**Dataset records:**
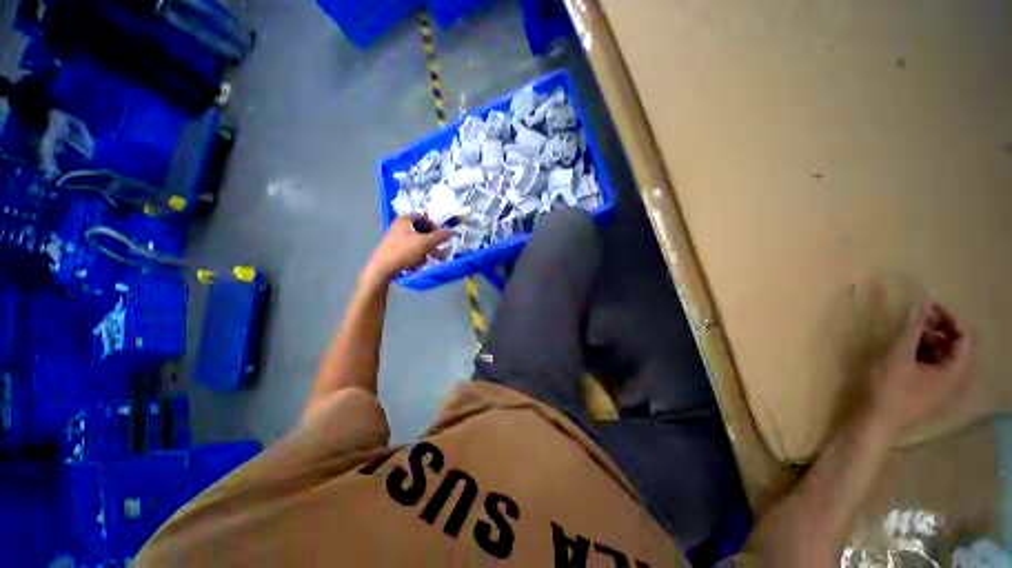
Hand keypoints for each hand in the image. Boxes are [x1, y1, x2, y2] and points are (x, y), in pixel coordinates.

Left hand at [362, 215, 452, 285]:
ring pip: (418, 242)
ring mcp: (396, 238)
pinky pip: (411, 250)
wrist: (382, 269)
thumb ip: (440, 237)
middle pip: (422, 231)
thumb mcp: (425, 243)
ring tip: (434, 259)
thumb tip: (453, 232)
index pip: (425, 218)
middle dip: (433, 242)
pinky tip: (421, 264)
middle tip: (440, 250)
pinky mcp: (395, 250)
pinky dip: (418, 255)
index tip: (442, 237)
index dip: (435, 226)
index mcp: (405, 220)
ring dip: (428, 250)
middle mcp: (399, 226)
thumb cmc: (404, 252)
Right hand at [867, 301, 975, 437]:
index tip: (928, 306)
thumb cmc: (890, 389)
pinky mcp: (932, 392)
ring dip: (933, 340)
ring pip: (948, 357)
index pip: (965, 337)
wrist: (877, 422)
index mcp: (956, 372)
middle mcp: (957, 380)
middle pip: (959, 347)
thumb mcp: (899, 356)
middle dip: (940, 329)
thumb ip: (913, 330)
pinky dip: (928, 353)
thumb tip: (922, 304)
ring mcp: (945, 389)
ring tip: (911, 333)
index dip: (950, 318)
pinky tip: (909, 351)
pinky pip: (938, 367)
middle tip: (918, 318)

---

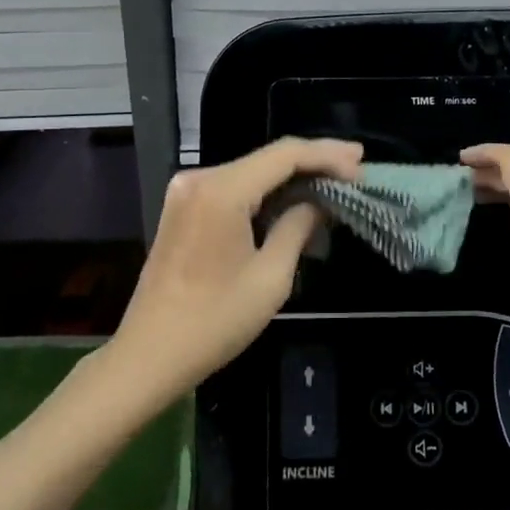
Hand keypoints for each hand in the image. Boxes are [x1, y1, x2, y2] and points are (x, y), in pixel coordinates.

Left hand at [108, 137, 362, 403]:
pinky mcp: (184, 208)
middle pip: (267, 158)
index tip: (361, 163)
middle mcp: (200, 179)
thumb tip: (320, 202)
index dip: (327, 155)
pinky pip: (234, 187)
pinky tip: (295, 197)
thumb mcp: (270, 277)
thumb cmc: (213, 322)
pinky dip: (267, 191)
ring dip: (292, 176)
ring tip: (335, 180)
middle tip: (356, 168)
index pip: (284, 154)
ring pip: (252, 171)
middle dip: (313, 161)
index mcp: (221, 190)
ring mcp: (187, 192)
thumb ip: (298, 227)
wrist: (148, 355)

**Your task:** Once you find the line with "Right hand at" above, print it and every line after it up to and including the line with "middle tip: (918, 318)", exactly as written and nothing else.

**Output for this task:**
Right hand at [867, 301, 975, 437]:
index tip: (928, 306)
thumb cmc: (890, 389)
pinky mcp: (932, 392)
ring dip: (933, 340)
ring pip: (948, 357)
index pip: (965, 337)
wrist: (877, 422)
index mcp: (956, 372)
middle mcp: (957, 380)
middle pip: (959, 347)
thumb mcp: (899, 356)
middle dip: (940, 329)
thumb ip: (913, 330)
pinky dip: (928, 353)
thumb tip: (922, 304)
ring mcp: (945, 389)
ring tip: (911, 333)
index dip: (950, 318)
pinky tip: (909, 351)
pinky pip: (938, 367)
middle tip: (918, 318)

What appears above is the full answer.